>> begin Records for processing
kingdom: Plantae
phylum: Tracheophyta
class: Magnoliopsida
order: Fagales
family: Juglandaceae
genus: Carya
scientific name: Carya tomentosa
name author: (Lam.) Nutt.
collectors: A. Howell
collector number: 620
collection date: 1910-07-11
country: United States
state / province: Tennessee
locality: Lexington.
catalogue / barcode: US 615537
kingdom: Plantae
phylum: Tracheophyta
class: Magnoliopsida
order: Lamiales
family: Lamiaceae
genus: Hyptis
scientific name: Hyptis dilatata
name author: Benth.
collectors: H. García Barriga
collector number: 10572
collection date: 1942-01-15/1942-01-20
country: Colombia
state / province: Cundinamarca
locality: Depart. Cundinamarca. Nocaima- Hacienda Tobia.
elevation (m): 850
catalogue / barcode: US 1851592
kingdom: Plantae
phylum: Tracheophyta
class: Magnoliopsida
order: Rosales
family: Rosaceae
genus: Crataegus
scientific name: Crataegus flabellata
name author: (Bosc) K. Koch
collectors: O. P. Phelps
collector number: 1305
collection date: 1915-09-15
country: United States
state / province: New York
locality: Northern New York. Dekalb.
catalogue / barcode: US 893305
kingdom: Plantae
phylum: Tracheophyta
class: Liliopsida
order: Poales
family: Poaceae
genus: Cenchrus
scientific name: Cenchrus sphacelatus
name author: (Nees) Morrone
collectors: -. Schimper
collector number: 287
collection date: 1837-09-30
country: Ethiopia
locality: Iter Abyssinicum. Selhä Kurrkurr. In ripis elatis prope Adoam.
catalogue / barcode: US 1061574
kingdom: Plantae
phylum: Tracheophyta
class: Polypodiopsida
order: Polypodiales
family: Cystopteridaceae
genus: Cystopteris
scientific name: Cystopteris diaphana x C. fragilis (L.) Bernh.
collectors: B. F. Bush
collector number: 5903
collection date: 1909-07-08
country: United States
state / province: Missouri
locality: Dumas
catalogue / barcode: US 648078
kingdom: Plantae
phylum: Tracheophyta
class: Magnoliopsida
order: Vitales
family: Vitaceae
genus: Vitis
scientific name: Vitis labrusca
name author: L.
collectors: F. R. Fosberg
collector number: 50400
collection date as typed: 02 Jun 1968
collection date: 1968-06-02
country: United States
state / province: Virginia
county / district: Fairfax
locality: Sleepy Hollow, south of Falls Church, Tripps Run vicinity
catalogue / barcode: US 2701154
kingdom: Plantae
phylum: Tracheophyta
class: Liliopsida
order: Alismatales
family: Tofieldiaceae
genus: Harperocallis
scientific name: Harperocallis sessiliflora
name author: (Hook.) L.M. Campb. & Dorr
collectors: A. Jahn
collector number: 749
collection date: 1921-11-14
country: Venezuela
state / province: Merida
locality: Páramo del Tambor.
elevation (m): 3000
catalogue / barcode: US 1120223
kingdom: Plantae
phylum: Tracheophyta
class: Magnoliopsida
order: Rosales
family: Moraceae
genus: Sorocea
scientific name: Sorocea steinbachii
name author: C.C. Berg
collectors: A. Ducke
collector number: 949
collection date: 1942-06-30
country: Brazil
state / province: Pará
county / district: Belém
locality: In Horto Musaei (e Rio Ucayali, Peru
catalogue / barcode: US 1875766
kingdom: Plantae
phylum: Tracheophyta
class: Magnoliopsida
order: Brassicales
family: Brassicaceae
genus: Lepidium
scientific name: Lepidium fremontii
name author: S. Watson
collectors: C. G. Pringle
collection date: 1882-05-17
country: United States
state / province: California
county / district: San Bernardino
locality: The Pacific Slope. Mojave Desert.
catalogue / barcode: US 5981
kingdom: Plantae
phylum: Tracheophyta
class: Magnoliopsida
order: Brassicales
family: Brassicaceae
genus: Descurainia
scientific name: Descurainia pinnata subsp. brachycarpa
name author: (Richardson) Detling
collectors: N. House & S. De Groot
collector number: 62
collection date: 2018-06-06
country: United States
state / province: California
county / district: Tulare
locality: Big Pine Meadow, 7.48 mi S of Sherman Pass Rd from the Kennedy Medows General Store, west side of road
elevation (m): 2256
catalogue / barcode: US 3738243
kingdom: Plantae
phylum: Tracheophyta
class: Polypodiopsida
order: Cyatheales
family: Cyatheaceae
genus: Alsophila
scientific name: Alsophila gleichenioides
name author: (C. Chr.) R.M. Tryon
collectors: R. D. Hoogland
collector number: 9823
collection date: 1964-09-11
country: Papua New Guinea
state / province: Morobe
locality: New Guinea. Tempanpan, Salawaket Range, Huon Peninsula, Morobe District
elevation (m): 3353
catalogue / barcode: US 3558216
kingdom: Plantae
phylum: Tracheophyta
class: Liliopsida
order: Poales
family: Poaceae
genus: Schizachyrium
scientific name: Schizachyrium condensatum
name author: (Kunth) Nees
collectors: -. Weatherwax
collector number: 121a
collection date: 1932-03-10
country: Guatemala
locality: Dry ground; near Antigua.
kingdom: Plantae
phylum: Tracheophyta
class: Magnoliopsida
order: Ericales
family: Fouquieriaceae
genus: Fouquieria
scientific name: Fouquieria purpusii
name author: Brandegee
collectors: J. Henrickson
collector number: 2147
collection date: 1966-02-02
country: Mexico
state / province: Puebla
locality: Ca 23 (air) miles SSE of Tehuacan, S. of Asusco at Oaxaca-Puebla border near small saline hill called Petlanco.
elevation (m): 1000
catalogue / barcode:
>> end Records for processing
* [Aim of the task]:
Reproduce every line of the records above without changing a single character.

* [Problem solution]:
kingdom: Plantae
phylum: Tracheophyta
class: Magnoliopsida
order: Fagales
family: Juglandaceae
genus: Carya
scientific name: Carya tomentosa
name author: (Lam.) Nutt.
collectors: A. Howell
collector number: 620
collection date: 1910-07-11
country: United States
state / province: Tennessee
locality: Lexington.
catalogue / barcode: US 615537
kingdom: Plantae
phylum: Tracheophyta
class: Magnoliopsida
order: Lamiales
family: Lamiaceae
genus: Hyptis
scientific name: Hyptis dilatata
name author: Benth.
collectors: H. García Barriga
collector number: 10572
collection date: 1942-01-15/1942-01-20
country: Colombia
state / province: Cundinamarca
locality: Depart. Cundinamarca. Nocaima- Hacienda Tobia.
elevation (m): 850
catalogue / barcode: US 1851592
kingdom: Plantae
phylum: Tracheophyta
class: Magnoliopsida
order: Rosales
family: Rosaceae
genus: Crataegus
scientific name: Crataegus flabellata
name author: (Bosc) K. Koch
collectors: O. P. Phelps
collector number: 1305
collection date: 1915-09-15
country: United States
state / province: New York
locality: Northern New York. Dekalb.
catalogue / barcode: US 893305
kingdom: Plantae
phylum: Tracheophyta
class: Liliopsida
order: Poales
family: Poaceae
genus: Cenchrus
scientific name: Cenchrus sphacelatus
name author: (Nees) Morrone
collectors: -. Schimper
collector number: 287
collection date: 1837-09-30
country: Ethiopia
locality: Iter Abyssinicum. Selhä Kurrkurr. In ripis elatis prope Adoam.
catalogue / barcode: US 1061574
kingdom: Plantae
phylum: Tracheophyta
class: Polypodiopsida
order: Polypodiales
family: Cystopteridaceae
genus: Cystopteris
scientific name: Cystopteris diaphana x C. fragilis (L.) Bernh.
collectors: B. F. Bush
collector number: 5903
collection date: 1909-07-08
country: United States
state / province: Missouri
locality: Dumas
catalogue / barcode: US 648078
kingdom: Plantae
phylum: Tracheophyta
class: Magnoliopsida
order: Vitales
family: Vitaceae
genus: Vitis
scientific name: Vitis labrusca
name author: L.
collectors: F. R. Fosberg
collector number: 50400
collection date as typed: 02 Jun 1968
collection date: 1968-06-02
country: United States
state / province: Virginia
county / district: Fairfax
locality: Sleepy Hollow, south of Falls Church, Tripps Run vicinity
catalogue / barcode: US 2701154
kingdom: Plantae
phylum: Tracheophyta
class: Liliopsida
order: Alismatales
family: Tofieldiaceae
genus: Harperocallis
scientific name: Harperocallis sessiliflora
name author: (Hook.) L.M. Campb. & Dorr
collectors: A. Jahn
collector number: 749
collection date: 1921-11-14
country: Venezuela
state / province: Merida
locality: Páramo del Tambor.
elevation (m): 3000
catalogue / barcode: US 1120223
kingdom: Plantae
phylum: Tracheophyta
class: Magnoliopsida
order: Rosales
family: Moraceae
genus: Sorocea
scientific name: Sorocea steinbachii
name author: C.C. Berg
collectors: A. Ducke
collector number: 949
collection date: 1942-06-30
country: Brazil
state / province: Pará
county / district: Belém
locality: In Horto Musaei (e Rio Ucayali, Peru
catalogue / barcode: US 1875766
kingdom: Plantae
phylum: Tracheophyta
class: Magnoliopsida
order: Brassicales
family: Brassicaceae
genus: Lepidium
scientific name: Lepidium fremontii
name author: S. Watson
collectors: C. G. Pringle
collection date: 1882-05-17
country: United States
state / province: California
county / district: San Bernardino
locality: The Pacific Slope. Mojave Desert.
catalogue / barcode: US 5981
kingdom: Plantae
phylum: Tracheophyta
class: Magnoliopsida
order: Brassicales
family: Brassicaceae
genus: Descurainia
scientific name: Descurainia pinnata subsp. brachycarpa
name author: (Richardson) Detling
collectors: N. House & S. De Groot
collector number: 62
collection date: 2018-06-06
country: United States
state / province: California
county / district: Tulare
locality: Big Pine Meadow, 7.48 mi S of Sherman Pass Rd from the Kennedy Medows General Store, west side of road
elevation (m): 2256
catalogue / barcode: US 3738243
kingdom: Plantae
phylum: Tracheophyta
class: Polypodiopsida
order: Cyatheales
family: Cyatheaceae
genus: Alsophila
scientific name: Alsophila gleichenioides
name author: (C. Chr.) R.M. Tryon
collectors: R. D. Hoogland
collector number: 9823
collection date: 1964-09-11
country: Papua New Guinea
state / province: Morobe
locality: New Guinea. Tempanpan, Salawaket Range, Huon Peninsula, Morobe District
elevation (m): 3353
catalogue / barcode: US 3558216
kingdom: Plantae
phylum: Tracheophyta
class: Liliopsida
order: Poales
family: Poaceae
genus: Schizachyrium
scientific name: Schizachyrium condensatum
name author: (Kunth) Nees
collectors: -. Weatherwax
collector number: 121a
collection date: 1932-03-10
country: Guatemala
locality: Dry ground; near Antigua.
kingdom: Plantae
phylum: Tracheophyta
class: Magnoliopsida
order: Ericales
family: Fouquieriaceae
genus: Fouquieria
scientific name: Fouquieria purpusii
name author: Brandegee
collectors: J. Henrickson
collector number: 2147
collection date: 1966-02-02
country: Mexico
state / province: Puebla
locality: Ca 23 (air) miles SSE of Tehuacan, S. of Asusco at Oaxaca-Puebla border near small saline hill called Petlanco.
elevation (m): 1000
catalogue / barcode:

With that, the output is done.